Nun hat insbesondere der Anfang des Monats November zwei Einsätze hervorgebracht, die sich vom vermeintlichen Alltagsgeschäft unterscheiden. Insbesondere der Brand eines Wohnhauses (siehe Foto) hat für mediale Aufmerksamkeit gesorgt. Glücklicherweise hat sich zum Zeitpunkt des Brandes niemand im Haus befunden. Dennoch mussten auch die Feuerwehren der Nachbarkommunen anrücken. Wie gefährlich war der Einsatz für die Kameraden der Feuerwehr, bestand Lebensgefahr?

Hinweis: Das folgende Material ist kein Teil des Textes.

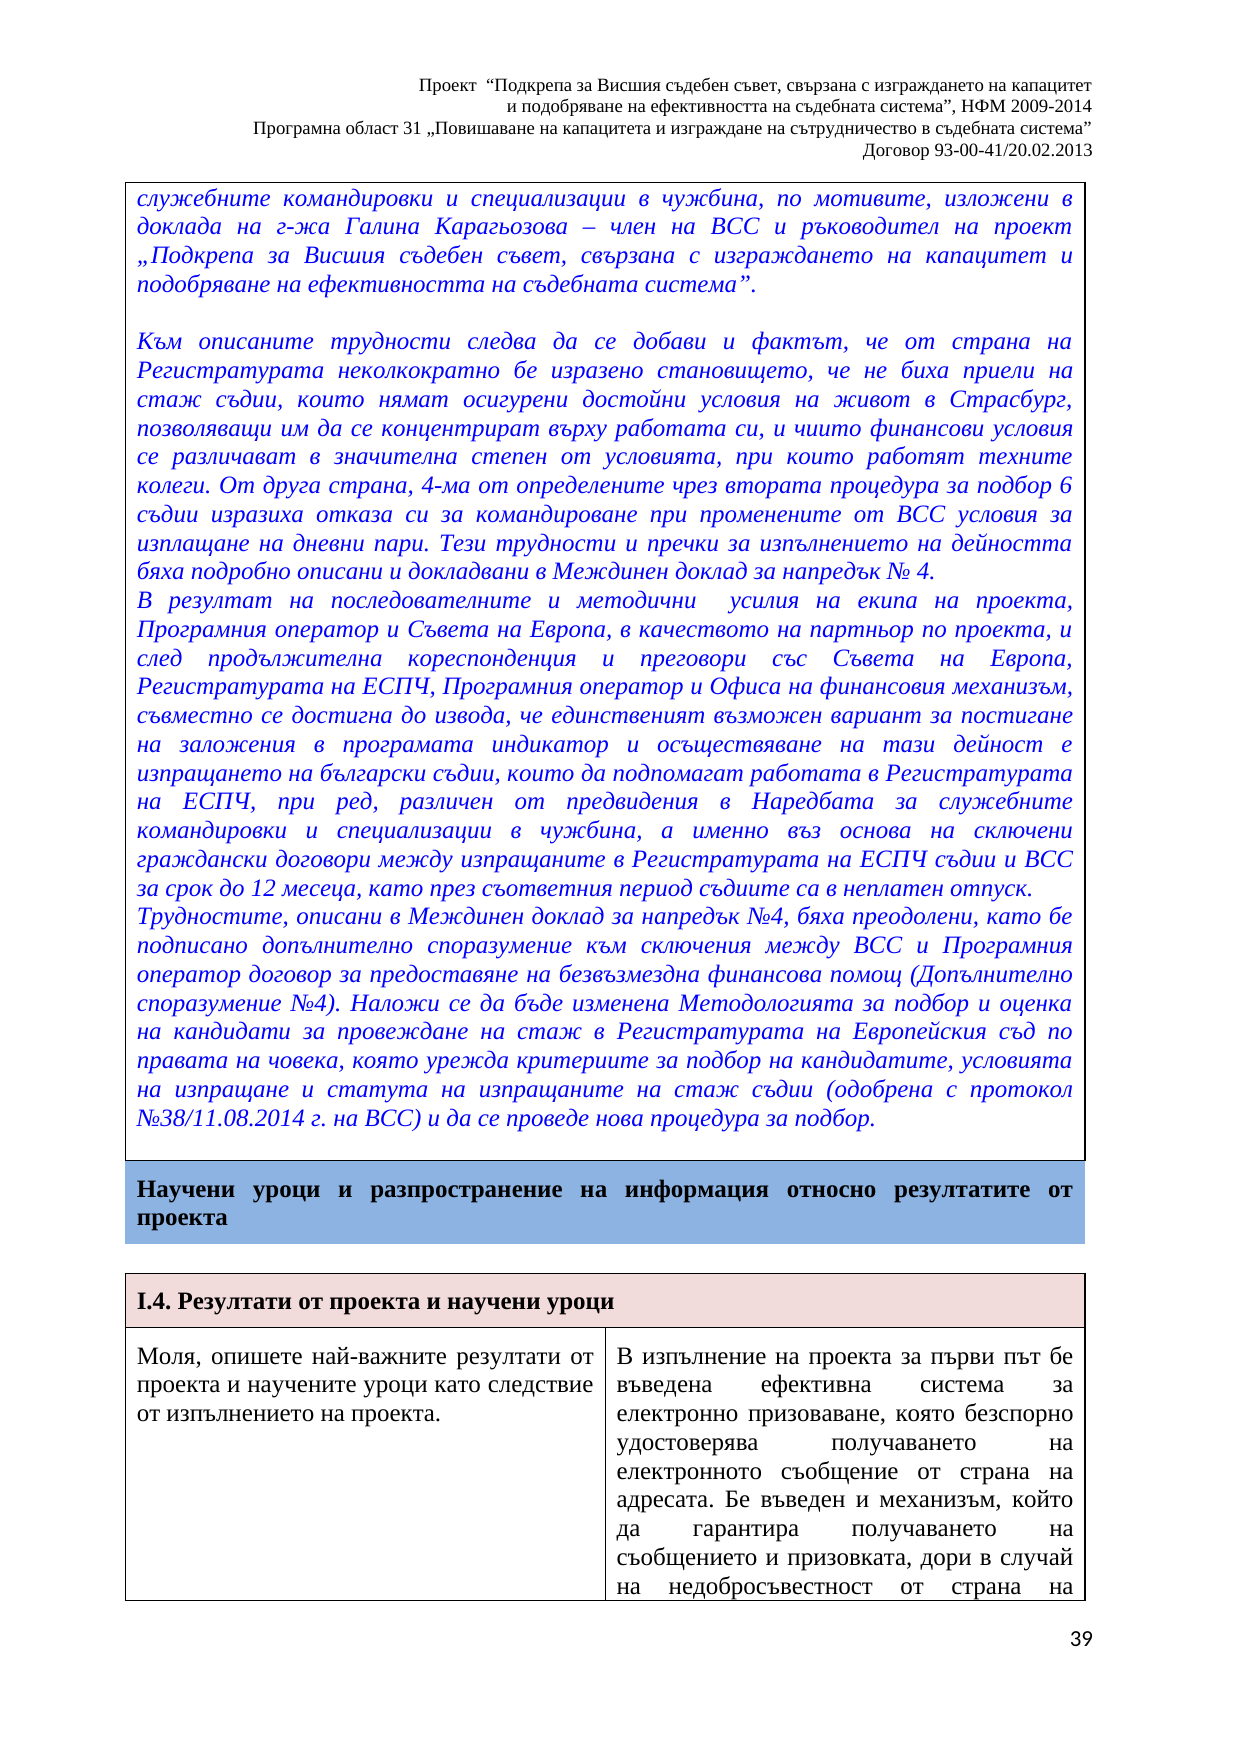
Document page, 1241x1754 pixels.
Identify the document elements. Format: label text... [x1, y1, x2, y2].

table_cell Научени уроци и разпространение на информация относно резултатите от проекта [125, 1161, 1085, 1244]
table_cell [126, 183, 1084, 1160]
table_header I.4. Резултати от проекта и научени уроци [126, 1274, 1084, 1327]
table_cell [606, 1328, 1084, 1599]
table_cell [126, 1328, 605, 1599]
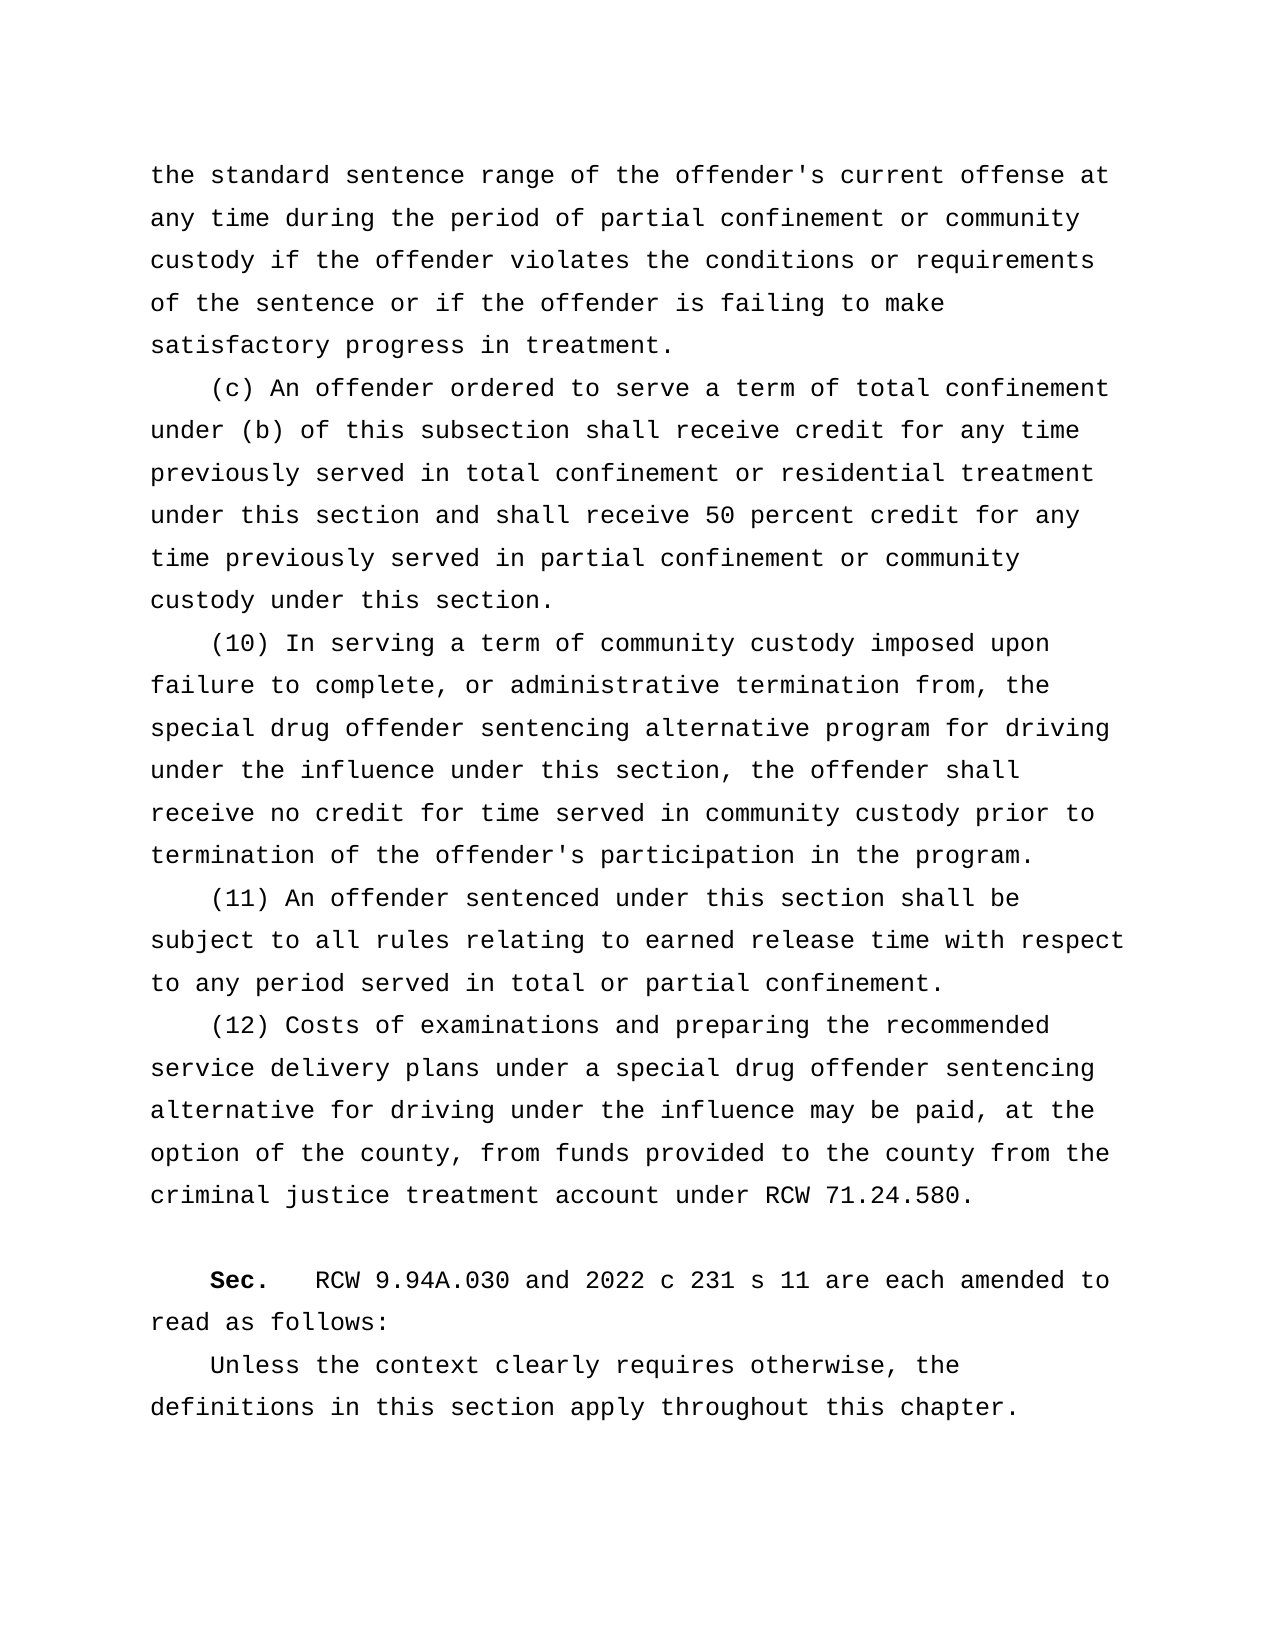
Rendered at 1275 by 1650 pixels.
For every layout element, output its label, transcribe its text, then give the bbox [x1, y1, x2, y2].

text (c) An offender ordered to serve a term of total confinement under (b) of this subsection shall receive credit for any time previously served in total confinement or residential treatment under this section and shall receive 50 percent credit for any time previously served in partial confinement or community custody under this section. [150, 362, 1125, 617]
text (12) Costs of examinations and preparing the recommended service delivery plans under a special drug offender sentencing alternative for driving under the influence may be paid, at the option of the county, from funds provided to the county from the criminal justice treatment account under RCW 71.24.580. [150, 1000, 1125, 1212]
text (10) In serving a term of community custody imposed upon failure to complete, or administrative termination from, the special drug offender sentencing alternative program for driving under the influence under this section, the offender shall receive no credit for time served in community custody prior to termination of the offender's participation in the program. [150, 617, 1125, 872]
text Sec. RCW 9.94A.030 and 2022 c 231 s 11 are each amended to read as follows: [150, 1254, 1125, 1339]
text (11) An offender sentenced under this section shall be subject to all rules relating to earned release time with respect to any period served in total or partial confinement. [150, 872, 1125, 1000]
text Unless the context clearly requires otherwise, the definitions in this section apply throughout this chapter. [150, 1339, 1125, 1424]
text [150, 150, 1125, 362]
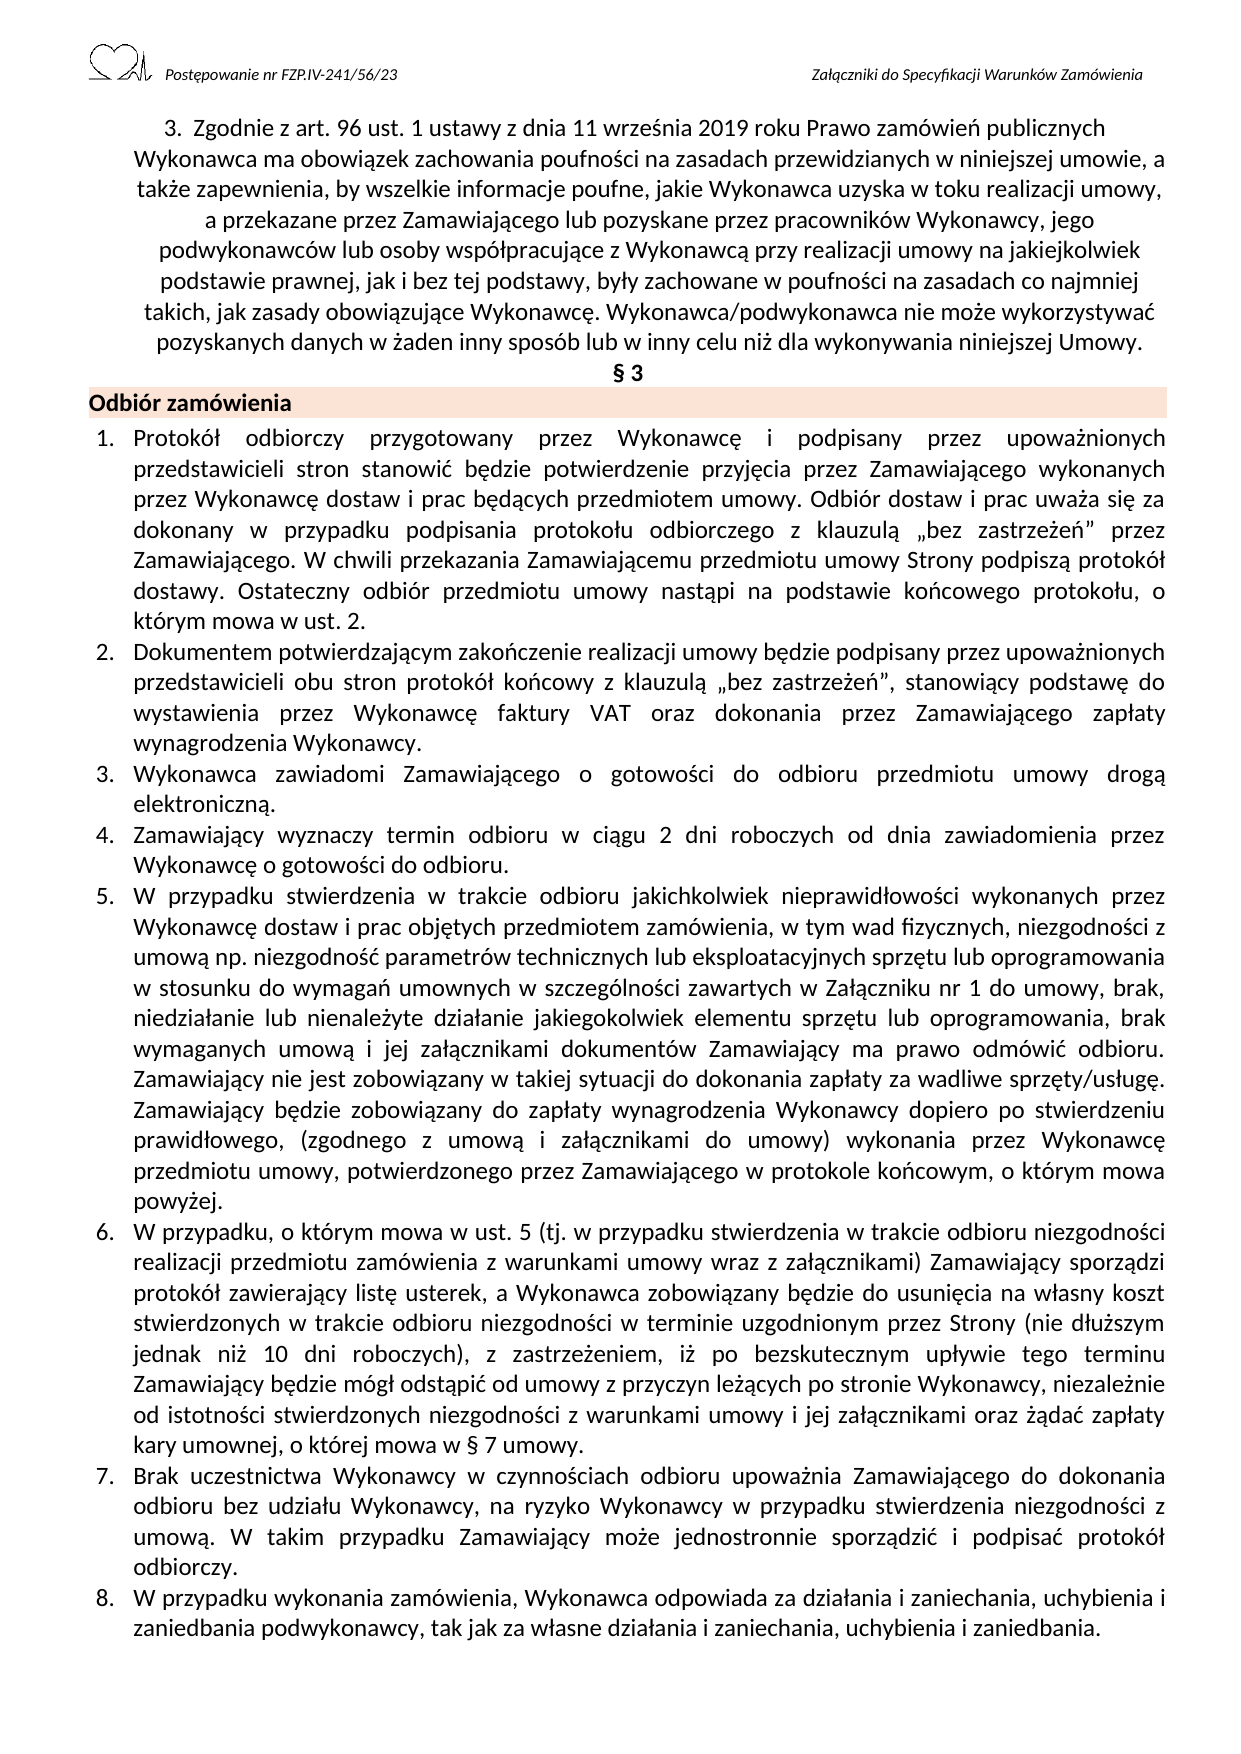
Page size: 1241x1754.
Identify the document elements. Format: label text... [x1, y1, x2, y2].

Vogel: Bei dem erwähnten Brand in einem Einfamilienhaus wurden wir enorm gefordert. Die Situation vor Ort erwies sich aufgrund der Umstände als äußerst anspruchsvoll und verlangte den Einsatzkräften einiges ab. Bei unserem Eintreffen an der Einsatzstelle wurden wir von Nachbarn empfangen, die uns hervorragend in die Lage einwiesen und wichtige Erkenntnisse für die Brandbekämpfung mitteilen konnten. Dank ihrer Unterstützung war auch der Zugang zum Brandobjekt problemlos möglich. Innerhalb weniger Minuten ging der erste Angriffstrupp zur Brandbekämpfung ins Gebäude vor und war sofort mit starker Hitze und so genannter Nullsicht aufgrund dichter Verrauchung konfrontiert. Kurz darauf kam es zu einer dynamischen Brandausbreitung, die mit einer Durchzündung des gesamten Gebäudes einherging. Der Angriffstrupp konnte das Gebäude rechtzeitig über eine Terrassentür verlassen und blieb dank der hochwertigen Schutzkleidung unverletzt. Die Intensität des Brandes zeigte sich auch an den erheblichen Schäden am Gebäude. Nach der Durchzündung traten Risse in den Außenwänden auf und an der Decke bildeten sich teils großflächige, mehrere Zentimeter tiefe Abplatzungen an der Betondecke. Diese Ereignisse zeigen, wie wichtig die richtige Ausrüstung für Einsätze im Innenangriff ist. Ich bin dankbar, dass wir seitens der Gemeindeverwaltung mit der entsprechenden Schutzkleidung ausgestattet wurden, die in dieser Extremsituation den nötigen Schutz geboten hat.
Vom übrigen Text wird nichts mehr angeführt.